"Thou which art I" : the speaker and the addressee in the poetry of John Donne.

Type of content
Theses / Dissertations
Publisher's DOI/URI
Thesis discipline
English
Degree name
Master of Arts
Publisher
University of Canterbury
Journal Title
Journal ISSN
Volume Title
Language
English
Date
1998
Authors
Tyerman, Stephen A
Abstract

This thesis deals with the relationship between the speaker and the addressee in the poetry John Donne. Though Donne's poetry is complex, it nevertheless has the directness of speech. Donne tends to justify this directness by focusing his words on a specific addressee. Yet the complexity and, at times, the inconsistency of what Donne has to say often make his verse inappropriate for the figures that he seems to be addressing. Frequently, it is obvious that the real addressee of a poem is not its supposed auditor, but its reader. Yet even the reader may find it hard to determine what Donne means to say, since he combines such a variety of discourses. For example, a poem may be Petrarchan, Ovidian, and even religious, with the result that the reader cannot quite determine its register or know precisely what argument it advances. Often, one suspects that Donne is merely elaborating a train of thought, and yet the spoken quality of his verse usually prevents it from seeming introspective. My first chapter cites the exalted and intimate relationship that Donne claims to exist between himself and the addressee of one of his verse letters, and contrasts that claim with the public nature of the poem in which it appears.

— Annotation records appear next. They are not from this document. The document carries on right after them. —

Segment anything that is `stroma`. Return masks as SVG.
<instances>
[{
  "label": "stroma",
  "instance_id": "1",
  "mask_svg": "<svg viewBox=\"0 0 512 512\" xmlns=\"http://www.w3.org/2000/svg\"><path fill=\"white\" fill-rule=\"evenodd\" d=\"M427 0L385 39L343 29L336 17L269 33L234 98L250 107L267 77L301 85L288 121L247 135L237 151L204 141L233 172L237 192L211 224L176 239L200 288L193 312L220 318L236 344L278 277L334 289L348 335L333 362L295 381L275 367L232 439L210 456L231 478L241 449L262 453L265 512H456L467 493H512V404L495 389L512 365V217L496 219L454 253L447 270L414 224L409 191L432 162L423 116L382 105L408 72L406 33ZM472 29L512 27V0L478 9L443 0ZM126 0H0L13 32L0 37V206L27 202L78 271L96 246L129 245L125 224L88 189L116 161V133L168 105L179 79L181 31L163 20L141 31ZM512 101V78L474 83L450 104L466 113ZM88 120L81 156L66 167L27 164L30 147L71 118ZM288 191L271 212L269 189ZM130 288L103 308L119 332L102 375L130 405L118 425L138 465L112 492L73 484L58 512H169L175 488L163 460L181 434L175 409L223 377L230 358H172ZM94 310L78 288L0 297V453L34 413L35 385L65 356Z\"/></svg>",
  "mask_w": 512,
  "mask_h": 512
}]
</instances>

Subsequently in this chapter, I draw attention to the tendency for Donne's language to be excessive and even inappropriate for its nominal addressee, and I conclude by offering two conflicting accounts of the wide-ranging nature of metaphysical wit. In my second chapter, I attempt to relate the way Donne relies on his addressees for self-articulation to Mikhail Bakhtin's dialogical conception of language. This chapter continues with an assessment of an opposing tendency in Donne - his need to monopolise the resources of language - that draws on the ideas of Roman Jakobson. The third chapter aims to summarise Donne's assimilation, and also his rejection, of Petrarchism; and the fourth assesses his debt to Ovid and his combination of Ovidianism with Petrarchism. In my fifth chapter, I attempt to trace Donne's manipulation of the addressee from his epigrams to the Songs and S01iets. The concluding chapter deals with Donne's reaction to the threat of absence. Here, I shall relate his anxiety to communicate to the mood of isolation and pessimism that sometimes breaks out in his prose and verse letters.